Infant Sorrow - Synopsis and commentary

Synopsis of Infant Sorrow

Infant Sorrow

A baby speaks of its entry into the world, which brought pain to its parents. The world it came into seemed dangerous. It was helpless, vulnerable, noisy, encased in its body like a devil hidden in a cloud.

The baby struggled against the confinement of its father's hands and the swaddling in which it was wrapped. Unsuccessful it resigned itself to sulking on its mother's breast.

Commentary

For Blake, a fiend was not to be regarded as evil – it was an embodiment of energy and instinct. So here the baby comes into the world not as a peaceful, meek being but as one filled with positive energy and instinctual life. However, the response of the parents is ambiguous. Do they groan and weep because

  • Of the physical anguish of childbirth?
  • The baby has arrived, suggesting it might not be entirely welcome?
  • They are aware of the ‘dangerous world' into which the child has been born?

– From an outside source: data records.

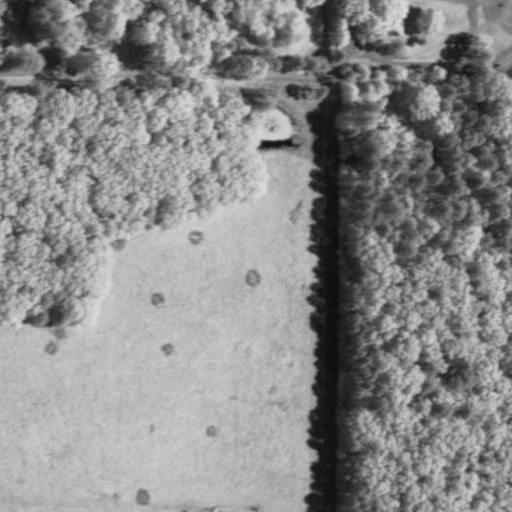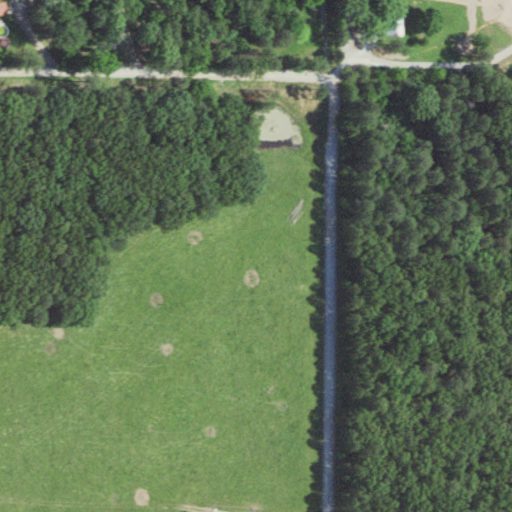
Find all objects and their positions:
building: (4, 7)
road: (32, 33)
road: (324, 35)
road: (163, 71)
road: (326, 291)
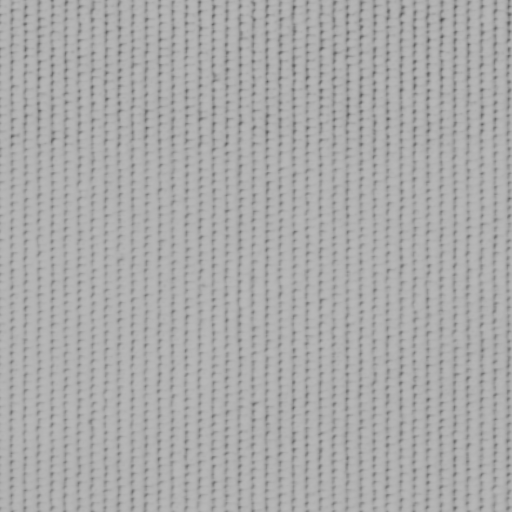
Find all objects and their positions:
crop: (256, 256)
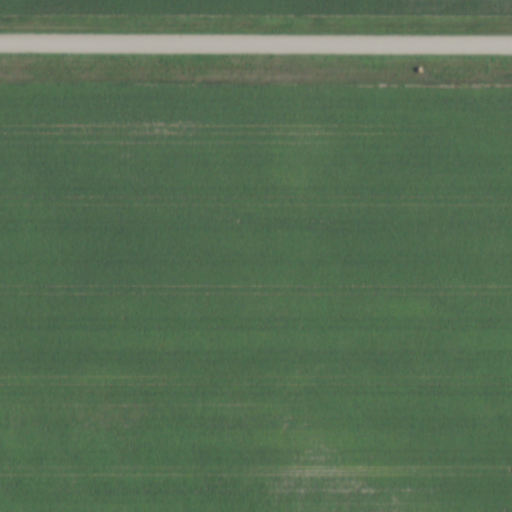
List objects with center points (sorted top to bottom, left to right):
road: (255, 45)
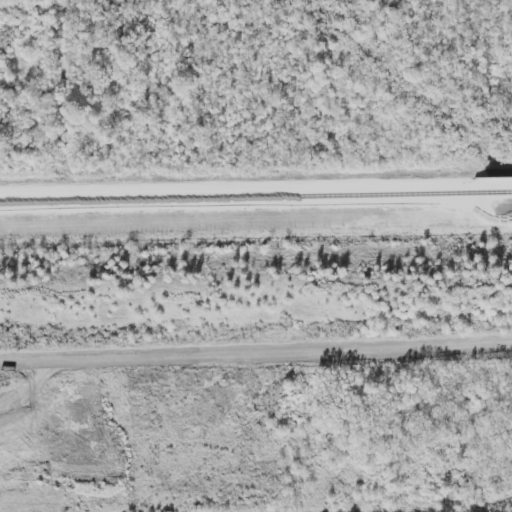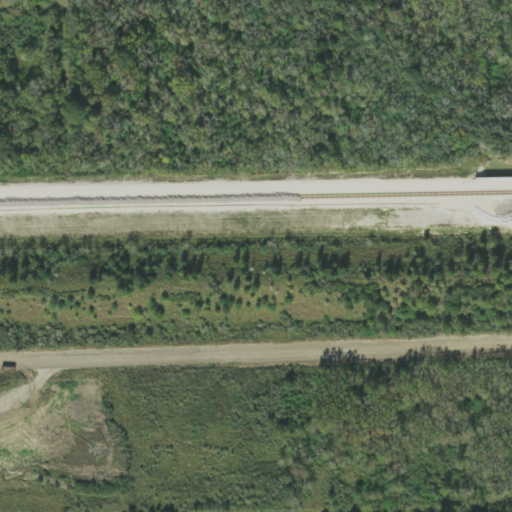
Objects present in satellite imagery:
river: (423, 75)
railway: (255, 196)
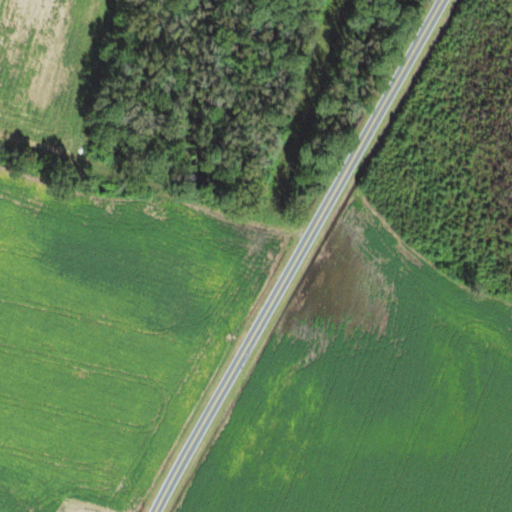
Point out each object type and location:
road: (296, 256)
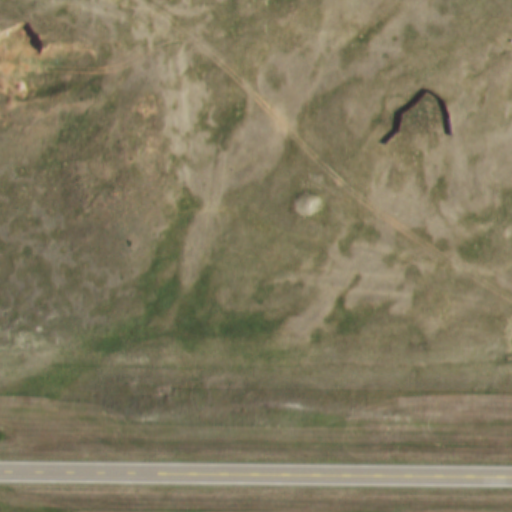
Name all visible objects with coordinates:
road: (313, 158)
road: (256, 475)
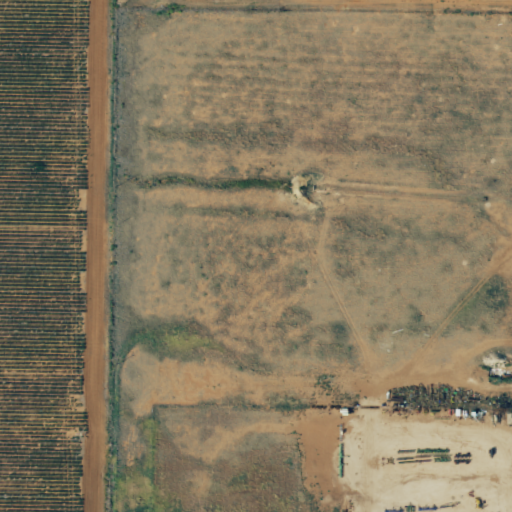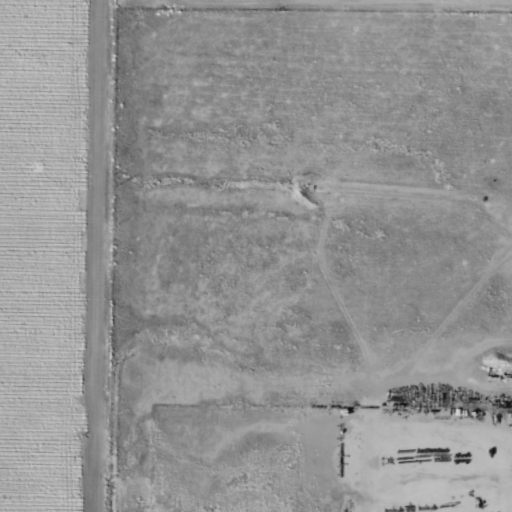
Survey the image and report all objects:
road: (102, 256)
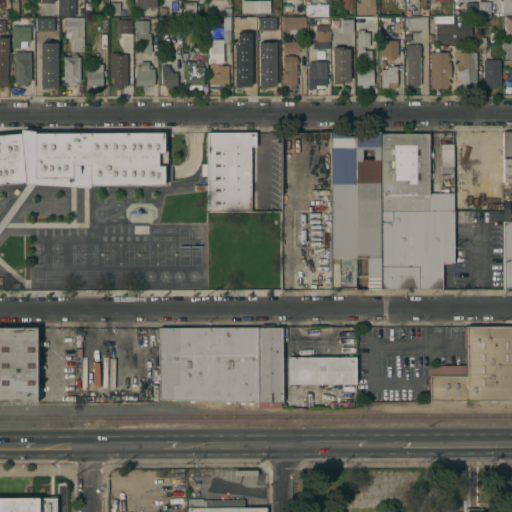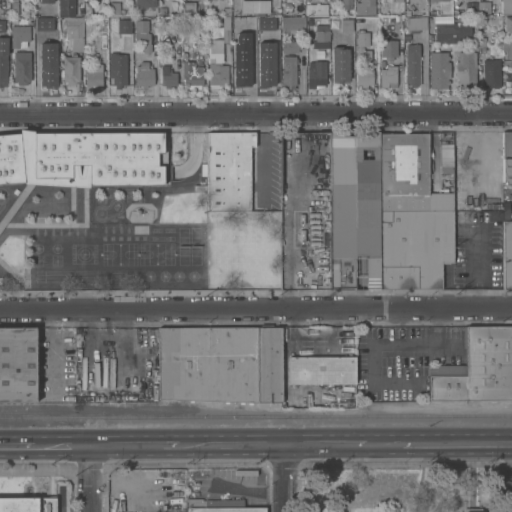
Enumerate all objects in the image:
building: (439, 0)
building: (43, 1)
building: (218, 2)
building: (142, 3)
building: (144, 3)
building: (345, 4)
building: (346, 4)
building: (248, 6)
building: (253, 6)
building: (14, 7)
building: (65, 7)
building: (66, 7)
building: (114, 7)
building: (189, 7)
building: (364, 7)
building: (364, 7)
building: (471, 7)
building: (483, 7)
building: (507, 7)
building: (265, 8)
building: (316, 8)
building: (315, 10)
building: (407, 11)
building: (424, 11)
building: (6, 12)
building: (105, 12)
building: (506, 15)
building: (309, 20)
building: (291, 22)
building: (292, 22)
building: (415, 22)
building: (264, 23)
building: (415, 23)
building: (508, 23)
building: (43, 24)
building: (244, 24)
building: (346, 24)
building: (123, 26)
building: (168, 26)
building: (124, 27)
building: (19, 30)
building: (453, 31)
building: (75, 32)
building: (74, 33)
building: (448, 33)
building: (142, 34)
building: (18, 35)
building: (140, 35)
building: (226, 35)
building: (321, 35)
building: (320, 36)
building: (481, 42)
building: (362, 44)
building: (361, 45)
building: (290, 46)
building: (288, 47)
building: (387, 48)
building: (506, 50)
building: (507, 53)
building: (240, 60)
building: (2, 61)
building: (388, 63)
building: (47, 64)
building: (215, 64)
building: (265, 64)
building: (339, 64)
building: (412, 64)
building: (339, 65)
building: (411, 65)
building: (21, 66)
building: (3, 68)
building: (20, 68)
building: (46, 68)
building: (71, 68)
building: (288, 68)
building: (117, 69)
building: (438, 69)
building: (465, 69)
building: (466, 69)
building: (117, 70)
building: (265, 70)
building: (287, 70)
building: (437, 70)
building: (69, 71)
building: (192, 72)
building: (491, 72)
building: (217, 73)
building: (315, 73)
building: (489, 73)
building: (94, 74)
building: (142, 74)
building: (144, 74)
building: (190, 74)
building: (242, 74)
building: (316, 74)
building: (92, 75)
building: (167, 75)
building: (364, 75)
building: (166, 77)
building: (363, 77)
building: (386, 77)
road: (256, 114)
building: (507, 144)
road: (434, 148)
building: (446, 157)
building: (506, 157)
building: (80, 158)
building: (80, 158)
building: (274, 167)
building: (227, 170)
building: (228, 170)
building: (507, 170)
building: (404, 171)
building: (366, 178)
building: (385, 212)
building: (342, 235)
building: (367, 246)
building: (415, 247)
building: (507, 253)
building: (506, 254)
road: (256, 309)
road: (374, 345)
road: (446, 345)
road: (121, 346)
road: (53, 352)
road: (86, 352)
building: (207, 363)
building: (17, 364)
building: (218, 364)
building: (268, 364)
building: (16, 365)
building: (480, 366)
building: (476, 367)
building: (321, 369)
building: (320, 370)
railway: (256, 415)
road: (383, 443)
road: (456, 443)
road: (231, 444)
road: (325, 444)
road: (135, 445)
road: (19, 446)
road: (65, 446)
road: (285, 478)
road: (92, 479)
building: (18, 504)
building: (26, 504)
building: (219, 505)
building: (226, 509)
road: (60, 510)
building: (136, 511)
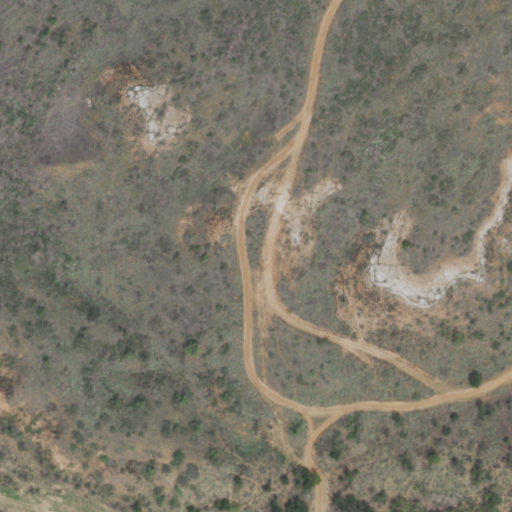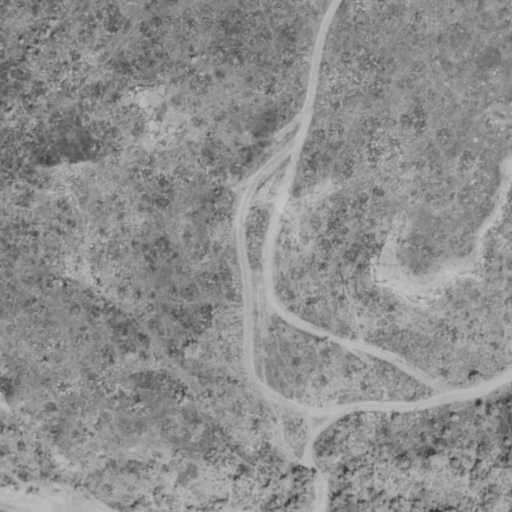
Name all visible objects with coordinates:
road: (268, 280)
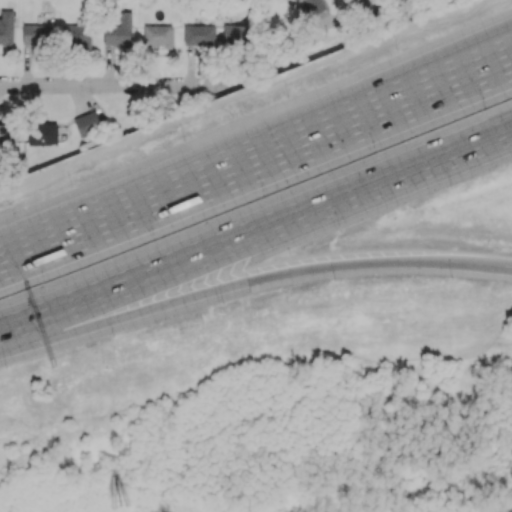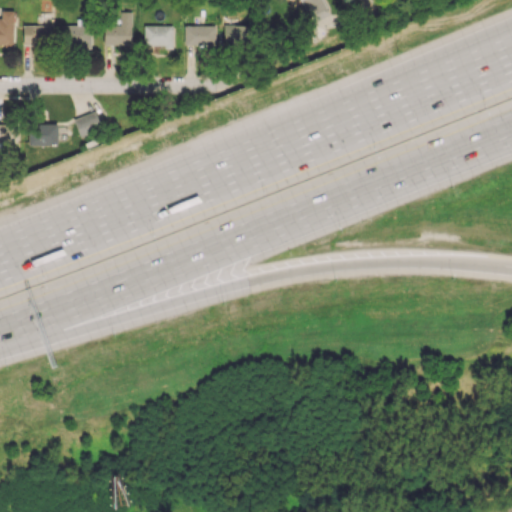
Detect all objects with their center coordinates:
street lamp: (512, 2)
road: (372, 3)
building: (313, 6)
building: (45, 18)
building: (6, 27)
building: (119, 30)
building: (36, 34)
building: (199, 34)
building: (235, 34)
building: (76, 35)
building: (157, 35)
street lamp: (396, 51)
road: (116, 84)
street lamp: (91, 94)
street lamp: (285, 96)
road: (357, 106)
street lamp: (484, 108)
road: (357, 117)
building: (86, 123)
building: (8, 132)
building: (42, 134)
street lamp: (183, 139)
street lamp: (374, 151)
street lamp: (71, 186)
street lamp: (450, 187)
street lamp: (263, 196)
road: (102, 218)
street lamp: (340, 230)
road: (257, 231)
street lamp: (153, 239)
road: (482, 264)
street lamp: (452, 278)
street lamp: (334, 280)
street lamp: (43, 282)
road: (224, 285)
street lamp: (222, 303)
street lamp: (113, 335)
street lamp: (5, 367)
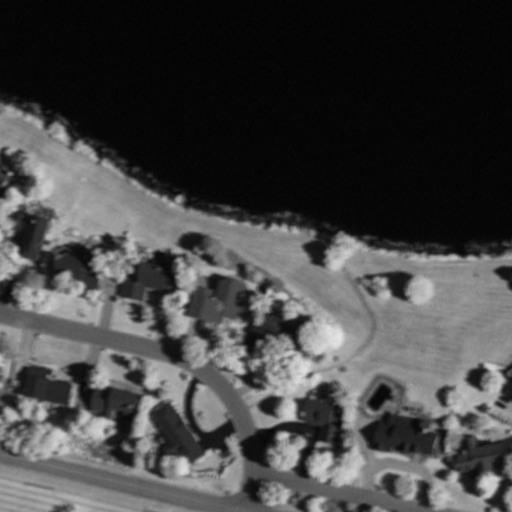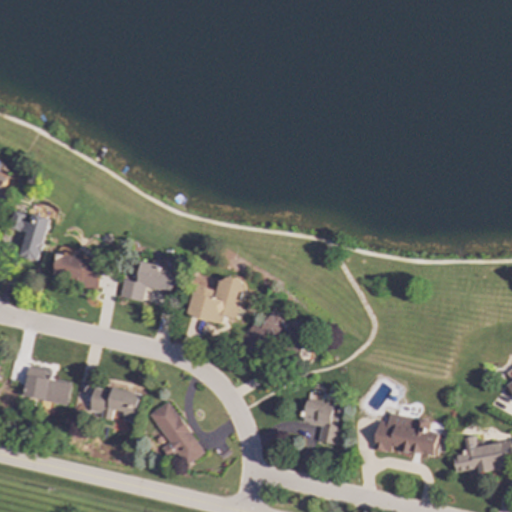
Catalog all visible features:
building: (3, 182)
building: (3, 183)
road: (244, 227)
building: (31, 234)
building: (31, 234)
building: (78, 269)
building: (78, 270)
building: (151, 281)
building: (152, 281)
building: (218, 301)
building: (218, 301)
building: (273, 336)
building: (274, 336)
road: (352, 354)
road: (177, 360)
building: (509, 379)
building: (509, 379)
building: (44, 387)
building: (45, 388)
building: (115, 403)
building: (115, 403)
building: (322, 419)
building: (323, 420)
building: (175, 434)
building: (175, 434)
building: (404, 436)
building: (405, 436)
building: (483, 456)
building: (483, 456)
road: (116, 484)
road: (331, 493)
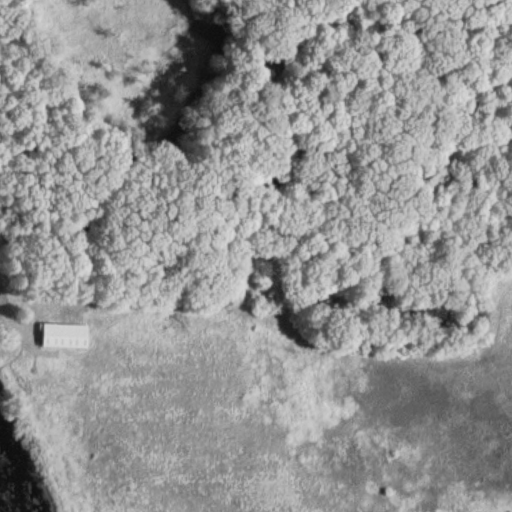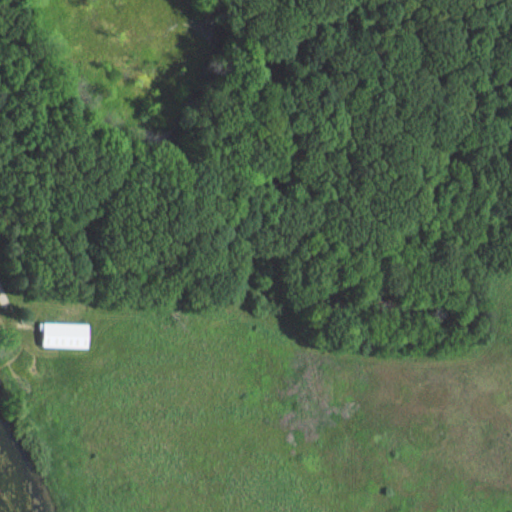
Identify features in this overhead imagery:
building: (65, 335)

Whichever it is, the birth of the child is not a source of joy but of fear and pain.

Similarly, the care of the parents (exemplified by the father's hands and the swaddling bands) is not experienced as safety and concern. Instead, it is portrayed as restraining and imprisoning. The child must fight against the limits imposed by the parents. Defeated in its first struggles, the baby then sulks upon the breast, so that what might be interpreted by the mother as rest and trust is, in fact, resentment.

Infant Sorrow is a companion poem to Infant Joy in Songs of Innocence, in which we see what the mother imagines are the baby's feelings. However, readers should not be tempted to say that one is ‘true' and the other a false view. Blake recognises that both states co-exist in human beings.

Investigating Infant Sorrow

  • Compare the mood and meaning of this poem with Infant Joy in Songs of Innocence.